结婚证在她手中四分五裂,像极了这些年程越山对我的感情——从不珍惜,随手可弃。
"我姐这些年攒的,不止是这些废纸,"红梅把碎片抛向雨中,"她还攒够了对你的恨。"
程越山愣在原地,他看着那些碎片被雨水打湿,上面的字迹一点点晕开。
他突然想起第一次和我领证时,我在阳光下仔细把证件放进口袋的样子,那么珍重,那么虔诚。
"求你了......"程越山的眼眶发红,"告诉我她去了哪里......"
红梅盯着他的眼睛,一字一顿:"我告诉你——她、不、要、你、了。"
这句话像一把钝刀,缓慢而深刻地***程越山的心脏。
他突然意识到,在这场婚姻的拉锯战中,最后被抛弃的,竟然是他自己。
红梅看着雨中失魂落魄的男人,冷冷地关上了门。
门外传来一个成年男人压抑的、痛苦的哭声。
她靠在门后,轻轻说了一句:"姐,你终于自由了。"
6
雨水顺着程越山的头发往下淌,他的皮鞋在潮湿的水泥地上留下一串沉重的脚印。
推开家门的那一刻,厨房飘来的葱油香让他浑身一颤。
这味道太熟悉了——红英每次给他煮面,都要用猪油爆香葱花。
"红英?"他的声音抖得不成样子。
锅铲撞击铁锅的声音戛然而止。
系着粉色格子围裙的赵茉兰转过身,冲他甜甜一笑:"山哥,你回来啦?"
程越山整个人僵在原地。他的目光落在灶台上。
我最宝贝的那口铁锅里正煮着面条,水面浮着一层厚厚的油花。
这不是我的手法,因为我总说这样太腻。
"你怎么在这?"他嗓子哑得可怕,"我明明送你上了火车。"
赵茉兰咬着嘴唇凑过来:"我舍不得你嘛......"
她伸手去挽他的胳膊,"我在下一站就下车了,特意去百货公司买了面粉。山哥,以后我天天给你煮面好不好?"
程越山猛地甩开她的手,力道之大让赵茉兰踉跄着撞上了碗柜。
搪瓷碗哐当乱响,最上层那对印着鸳鸯的杯子差点掉下来——那是我用第一个月工资买的。
"谁让你碰她的东西!"程越山双眼通红,一把扯下赵茉兰身上的围裙。
围裙口袋里的针线包掉了出来,里面的顶针还是他去年亲手给我戴上的。
赵茉兰的眼泪刷地流下来:"你凶什么!我知道那个贱人跑了你心里烦,可你也不能把一切都怪在我头上吧。"
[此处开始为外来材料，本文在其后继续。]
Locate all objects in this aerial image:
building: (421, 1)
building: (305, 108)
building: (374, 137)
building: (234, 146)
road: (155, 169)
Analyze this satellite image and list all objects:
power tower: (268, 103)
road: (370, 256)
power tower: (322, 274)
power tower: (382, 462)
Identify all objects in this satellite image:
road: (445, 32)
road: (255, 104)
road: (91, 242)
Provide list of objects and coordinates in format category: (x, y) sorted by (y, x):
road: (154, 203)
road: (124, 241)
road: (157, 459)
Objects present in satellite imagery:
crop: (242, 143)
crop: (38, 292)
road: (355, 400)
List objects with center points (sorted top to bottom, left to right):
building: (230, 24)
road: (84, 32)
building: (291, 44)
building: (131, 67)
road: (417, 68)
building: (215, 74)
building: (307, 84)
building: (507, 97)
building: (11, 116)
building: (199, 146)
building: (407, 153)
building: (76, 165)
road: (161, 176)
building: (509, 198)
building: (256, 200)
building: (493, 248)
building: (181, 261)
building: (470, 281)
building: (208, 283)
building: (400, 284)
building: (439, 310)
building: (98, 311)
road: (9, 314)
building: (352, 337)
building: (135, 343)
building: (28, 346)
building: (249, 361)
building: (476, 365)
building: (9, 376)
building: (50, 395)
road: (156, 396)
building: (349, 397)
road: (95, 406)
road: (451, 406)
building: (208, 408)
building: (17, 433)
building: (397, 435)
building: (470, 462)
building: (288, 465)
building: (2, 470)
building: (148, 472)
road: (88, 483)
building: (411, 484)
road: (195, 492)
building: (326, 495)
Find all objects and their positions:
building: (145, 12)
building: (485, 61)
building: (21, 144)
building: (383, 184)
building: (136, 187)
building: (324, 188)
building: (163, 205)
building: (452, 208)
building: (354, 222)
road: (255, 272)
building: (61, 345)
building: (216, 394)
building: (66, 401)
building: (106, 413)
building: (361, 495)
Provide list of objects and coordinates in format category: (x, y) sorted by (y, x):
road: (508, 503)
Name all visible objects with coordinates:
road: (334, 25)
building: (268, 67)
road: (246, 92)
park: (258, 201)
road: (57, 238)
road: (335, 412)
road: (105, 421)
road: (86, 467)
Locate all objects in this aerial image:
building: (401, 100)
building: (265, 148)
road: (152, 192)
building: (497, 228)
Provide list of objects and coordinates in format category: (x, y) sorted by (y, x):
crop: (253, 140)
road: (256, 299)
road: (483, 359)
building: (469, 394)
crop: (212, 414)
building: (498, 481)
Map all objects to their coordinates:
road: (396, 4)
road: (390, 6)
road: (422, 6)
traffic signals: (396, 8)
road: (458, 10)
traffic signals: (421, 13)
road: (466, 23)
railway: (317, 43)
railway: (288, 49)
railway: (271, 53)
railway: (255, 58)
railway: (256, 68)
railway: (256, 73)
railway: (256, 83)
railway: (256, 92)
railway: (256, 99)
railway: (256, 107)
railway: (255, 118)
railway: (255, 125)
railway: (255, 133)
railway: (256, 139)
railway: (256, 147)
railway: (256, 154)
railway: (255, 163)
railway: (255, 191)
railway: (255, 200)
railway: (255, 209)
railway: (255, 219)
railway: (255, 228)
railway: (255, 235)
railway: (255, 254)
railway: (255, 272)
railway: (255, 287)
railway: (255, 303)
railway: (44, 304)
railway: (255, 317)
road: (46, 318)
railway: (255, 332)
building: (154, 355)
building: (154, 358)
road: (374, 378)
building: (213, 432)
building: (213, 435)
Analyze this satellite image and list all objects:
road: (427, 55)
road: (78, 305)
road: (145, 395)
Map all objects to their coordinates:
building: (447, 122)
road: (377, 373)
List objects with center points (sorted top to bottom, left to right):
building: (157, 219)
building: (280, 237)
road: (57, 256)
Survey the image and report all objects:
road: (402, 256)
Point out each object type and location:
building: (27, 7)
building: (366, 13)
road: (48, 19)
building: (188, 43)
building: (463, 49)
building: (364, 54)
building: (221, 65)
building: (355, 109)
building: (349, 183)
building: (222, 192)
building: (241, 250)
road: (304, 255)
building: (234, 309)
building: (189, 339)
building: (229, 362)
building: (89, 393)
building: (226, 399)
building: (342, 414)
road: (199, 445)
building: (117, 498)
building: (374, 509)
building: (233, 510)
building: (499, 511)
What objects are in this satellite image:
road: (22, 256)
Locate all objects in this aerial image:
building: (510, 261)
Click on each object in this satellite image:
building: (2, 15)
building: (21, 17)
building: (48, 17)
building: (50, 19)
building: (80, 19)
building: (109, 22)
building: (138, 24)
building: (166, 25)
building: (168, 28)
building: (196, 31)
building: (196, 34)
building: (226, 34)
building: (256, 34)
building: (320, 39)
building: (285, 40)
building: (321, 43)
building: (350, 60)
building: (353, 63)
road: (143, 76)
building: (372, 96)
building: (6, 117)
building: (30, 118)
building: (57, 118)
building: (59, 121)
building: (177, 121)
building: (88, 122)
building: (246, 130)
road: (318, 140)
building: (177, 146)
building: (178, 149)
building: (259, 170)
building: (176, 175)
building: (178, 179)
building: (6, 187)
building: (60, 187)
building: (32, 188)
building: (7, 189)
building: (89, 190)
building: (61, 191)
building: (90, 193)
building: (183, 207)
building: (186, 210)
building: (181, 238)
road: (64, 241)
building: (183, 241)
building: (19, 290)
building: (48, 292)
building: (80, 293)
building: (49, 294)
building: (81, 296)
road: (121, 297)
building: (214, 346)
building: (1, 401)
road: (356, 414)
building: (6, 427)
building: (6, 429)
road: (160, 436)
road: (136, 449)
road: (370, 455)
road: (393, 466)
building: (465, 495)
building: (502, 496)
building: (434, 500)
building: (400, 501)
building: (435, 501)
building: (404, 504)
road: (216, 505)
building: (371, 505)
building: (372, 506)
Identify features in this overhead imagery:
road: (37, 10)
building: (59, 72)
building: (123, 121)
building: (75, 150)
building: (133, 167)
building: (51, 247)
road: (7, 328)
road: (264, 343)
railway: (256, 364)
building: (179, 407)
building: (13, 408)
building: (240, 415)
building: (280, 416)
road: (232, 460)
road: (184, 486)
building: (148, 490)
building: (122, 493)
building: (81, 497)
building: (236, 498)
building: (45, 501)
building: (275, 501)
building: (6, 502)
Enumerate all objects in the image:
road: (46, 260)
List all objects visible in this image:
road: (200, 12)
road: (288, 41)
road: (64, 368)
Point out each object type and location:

"闭嘴!"程越山一拳砸在墙上,指节渗出血丝,"要不是你非要回来,要不是你每年都要逼我跟她离婚,她那么爱我,又怎么可能会离开我!"
他说不下去了。
墙上的挂历,我用红笔圈出的20号已经被雨水晕开,像一滩血。
赵茉兰简直气笑了。
“程越山,我知道你气糊涂了,我不跟你计较。”
她踩着高跟鞋走到饭桌前,从包里掏出一张纸摔在桌上。
“我就问你,结婚申请我都填好了,这个字你到底签不签?"
程越山盯着那张纸,突然觉得讽刺。
八年来,他签了八次离婚申请,却从没想过会有人逼他签这个。
"不可能。"他抓起申请书就要撕。
"你撕啊!"赵茉兰歇斯底里地尖叫,"你以为落红英还会回来吗?她早跟野男人跑了!全厂都知道她——"
"***给我住口!"程越山一把掐住她的脖子,"那些谣言都是谁传出去的?啊?"
赵茉兰被他掐得脸色发青,挣扎间踢翻了垃圾桶。里面的废纸散落一地——最上面是半张被雨水泡烂的信纸,还能看清"越山亲启"的字样。
程越山突然松开手,踉跄着跪在地上捡起那封信。
是我的字迹,只有短短一行:
[这次不等你了]
落款日期是昨天,我离开的日子。
"都是你......"程越山攥着信纸的手不住发抖,"要不是你勾引我......"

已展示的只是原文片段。